» PAGE EXTRACT
++++++

Victor Hugo and Guernsey: Lost things: La Marcherie7th November 2018
Once a magnificent farm house with 15 bedrooms, made of the best blue granite, said to be haunted, the old house of the La Marche family in St Martin's saw highs and lows. Its story ended with demolition by the Occupying Forces in 1944, and the memory of the house itself and a reputed connection with Victor Hugo became shrouded in mystery. It is quite possible that Victor Hugo admired the house - he certainly would have admired its wonderful situation, and is quoted as saying (in the advertisement above from a 1915 tourist brochure), 'Live at Icart, live forever!,' but there is no evidence he ever set foot in it. His family, however, were indeed intimately connected with it.
When Victor Hugo died in 1885, he was attended on his last night by his daughter-in-law Alice (the widow of his son Charles, now Mme Edouard Lockroy), and family friend Aline Ménard-Dorian. Aline (b. 1848) was the daughter of a self-made steel magnate from Saint-Etienne, Pierre-Frédéric Dorian, who as an extremely popular Deputy and a stalwart member of the opposition helped to bring down Napoléon III. He was Minister of Public Works during the Franco-Prussian War and his prodigious knowledge of engineering and weapons manufacture enabled the French to hold off the enemy. He died exhausted in 1873, much mourned by his friend Gambetta.
Aline was known as one of the most beautiful women of the 3rd Republic. She was one of the models for Marcel Proust's Madame Verdurin.
‘Every knew her charm, her curiosity in all aspects of the intellectual and of art, her openness of character, her helpfulness, her welcoming and courageous nature, ready to speak up for her beliefs; her passion for art and her perfect good taste made of her not only a wonderful chatelaine but also a grande dame of the bourgeoisie, her opinions socialist and libertarian, anticlerical, deeply engaged in the political life of the period. She fought until her death on behalf of the Socialist party and for the League for the Rights of man and the citizen,’ (founded at the time of the Dreyfus Affair.)‘ She even became the Secretary-General of the International Federation of the Leagues of the Rights of Man. She was supported in this by her husband, a Protestant politician from the Midi, whom she married during the Siege of Paris and who became a Deputy in 1877. He took over from Aline’s father as director of the Holzer steelworks. From around 1889, at their house at 89, rue de la Faisanderie, in Paris, ‘L’infatigable Mme Ménard-Dorian’ kept a sumptuous salon, inviting many of the famous republican politicians and artists of the day. Literary lions were favoured, and regular attendees included Daudet, Goncourt and Zola, as well as Satie and Rodin. Later her salon became ‘the fortress of Dreyfusism,’ and she and her husband became ‘revolutionaries, almost collectivists.’¹
Aline had long sought the company of authors, most notably that of Victor Hugo.² In fact, Aline Ménard-Dorian, with her daughter Pauline, who was the same age as Hugo’s grandchildren, had accompanied Hugo to Guernsey for his convalescence in 1878. On the 9 August 1878 Paul Ménard wrote from the family steelworks at Unieux: ‘Good news from Guernsey, where I persuaded Aline to stay on at least until Pauline has had her full thirty dips in the sea.’ The image below is a detail from the well-known photograph by André of Hugo and his family and friends sitting on the terrace at Hauteville House, taken during Hugo's stay in Guernsey in 1878; it shows, from the left, Alice Lockroy, Georges Hugo, Pauline Ménard-Dorian and Aline Ménard-Dorian.

++++++

» PARTS OF THE EXERCISE
A: Return the passage of the La Marcherie text from "When Victor Hugo" up to and including "his friend Gambetta.", without any changes.
B: Condense the paragraph of the La Marcherie text that begins "When Victor Hugo died in 1885" into a short bulleted list that keeps its main facts.

» RECORDED DATA

++++++

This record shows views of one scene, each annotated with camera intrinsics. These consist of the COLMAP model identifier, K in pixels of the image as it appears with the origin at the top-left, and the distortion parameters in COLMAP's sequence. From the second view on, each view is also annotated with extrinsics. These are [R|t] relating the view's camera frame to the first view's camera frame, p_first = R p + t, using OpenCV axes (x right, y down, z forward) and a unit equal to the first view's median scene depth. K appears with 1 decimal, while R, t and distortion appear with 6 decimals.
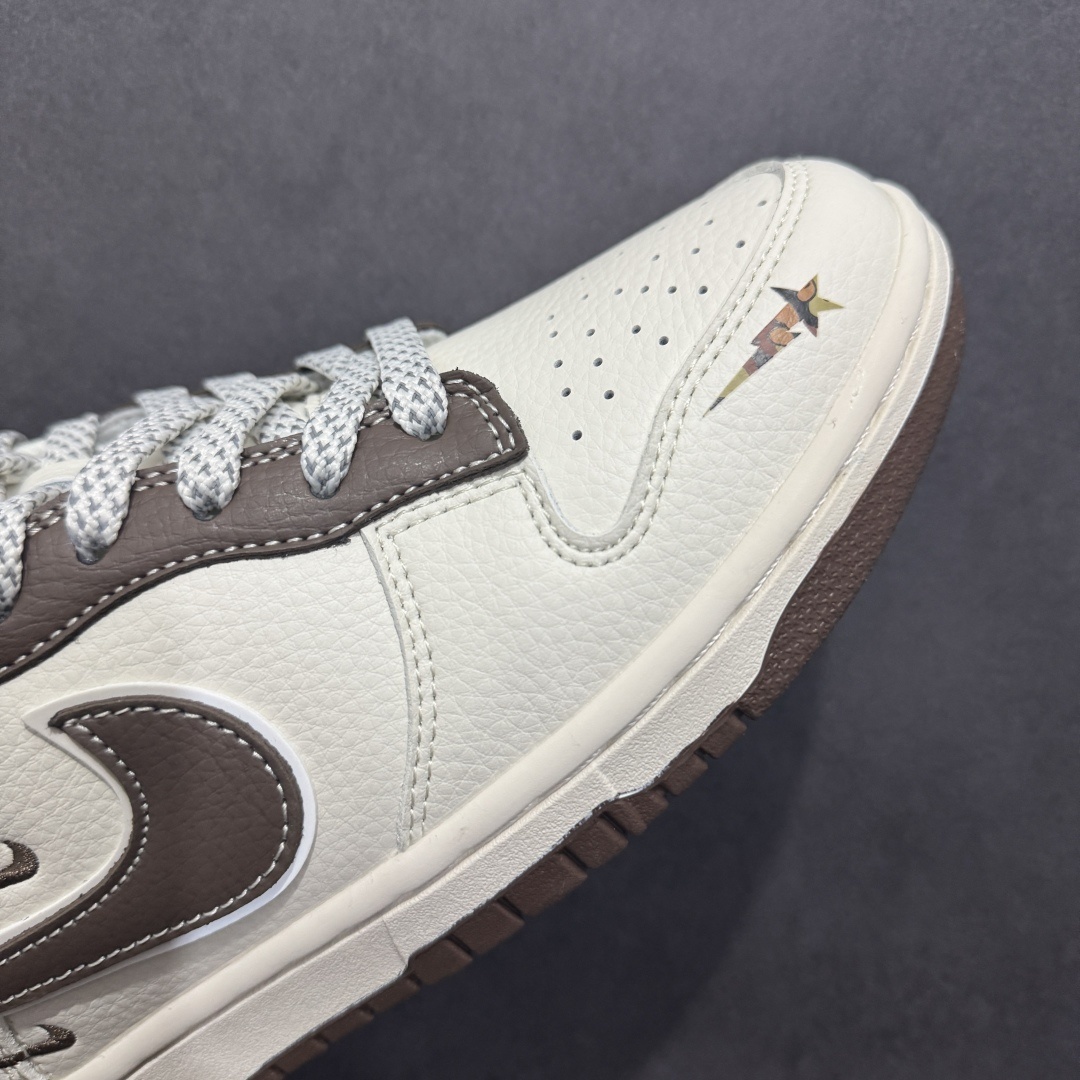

++++++

» ANSWERS FOR THE TASKS
A:
When Victor Hugo died in 1885, he was attended on his last night by his daughter-in-law Alice (the widow of his son Charles, now Mme Edouard Lockroy), and family friend Aline Ménard-Dorian. Aline (b. 1848) was the daughter of a self-made steel magnate from Saint-Etienne, Pierre-Frédéric Dorian, who as an extremely popular Deputy and a stalwart member of the opposition helped to bring down Napoléon III. He was Minister of Public Works during the Franco-Prussian War and his prodigious knowledge of engineering and weapons manufacture enabled the French to hold off the enemy. He died exhausted in 1873, much mourned by his friend Gambetta.

B:
- Victor Hugo died in 1885. On his last night, his daughter-in-law Alice (Charles's widow, now Mme Edouard Lockroy) and family friend Aline Ménard-Dorian were with him.
- Aline, born in 1848, was the daughter of Pierre-Frédéric Dorian, a self-made steel magnate from Saint-Etienne.
- Dorian was a popular Deputy in the opposition and helped bring down Napoléon III.
- As Minister of Public Works during the Franco-Prussian War, he used his knowledge of engineering and weapons manufacture to help the French hold off the enemy.
- He died exhausted in 1873, much mourned by his friend Gambetta.